2-3-2. 事例:某病院のランサムウェア被害

病院内で重大なインシデントが発生しました。複数のプリンタが同時に犯行声明を印刷し、LockBit2.0ランサムウェアに感染したことが判明しました。この攻撃により、電子カルテなどの端末と関連するサーバのデータが暗号化され、患者の診察記録が閲覧できなくなり、病院の機能は停止しました。侵入経路は、導入されているVPN装置の脆弱性を悪用したものと考えられ、これは過去に話題になった脆弱性と同じものでした。病院は事前に策定されたBCP(事業継続計画)を発動し、迅速な対応を行い、警察への相談や関係機関の連携を行いました。
対策方針として全体の状況把握や情報漏えいの特定よりも、データの復元やシステムの再構築に取組ました。
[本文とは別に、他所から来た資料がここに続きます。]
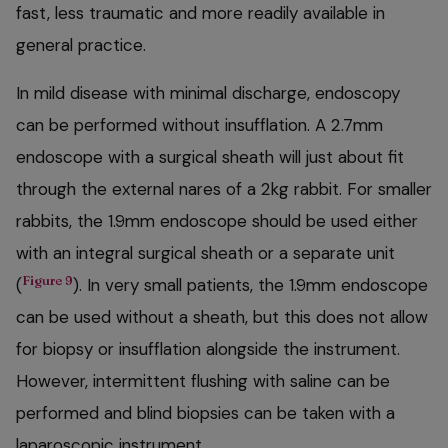
fast, less traumatic and more readily available in
general practice.
In mild disease with minimal discharge, endoscopy
can be performed without insufflation. A 2.7mm
endoscope with a surgical sheath will just about fit
through the external nares of a 2kg rabbit. For smaller
rabbits, the 1.9mm endoscope should be used either
with an integral surgical sheath or a separate unit
Figure 9
(
). In very small patients, the 1.9mm endoscope
can be used without a sheath, but this does not allow
for biopsy or insufflation alongside the instrument.
However, intermittent flushing with saline can be
performed and blind biopsies can be taken with a
laparoscopic instrument.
フォレンジックを担当した事業者が一部のデータを復元することができ、復元端末の初期化やセキュリティの見直しを行い、数か月後に通常の診療を再開することができました。

図13. 攻撃の概要図

問題点
  • VPN装置は導入当初からソフトウェアの更新が行われていなかった。
  • 厚生労働省からの注意喚起はあったが、病院側がリスク評価できず被害を想定できなかった。
  • 庶務係がIT担当者を一人で兼任しており、セキュリティの知識・技術が不十分であった。
  • 「VPN装置を使用すれば外部からのサイバー攻撃を受けない」という誤解があった。
  • ベンダーがシステムの動作優先で、セキュリティ対策を考慮していなかった。
教訓
  • 取引をしているベンダーと情報交換、コミュニケーションをとる。
  • 経営者・担当者のセキュリティレベル向上を図る。
  • インシデントが発生したときの被害を想定する。

会社の規模、業種を問わず、ランサムウェアの被害に遭う可能性はあります。大事なことは、「自社が狙われている」という危機感を持つことです。ランサムウェアに限らず、他の事例も含めて、危機感を持ちセキュリティ対策を総合的に取組むことが重要です。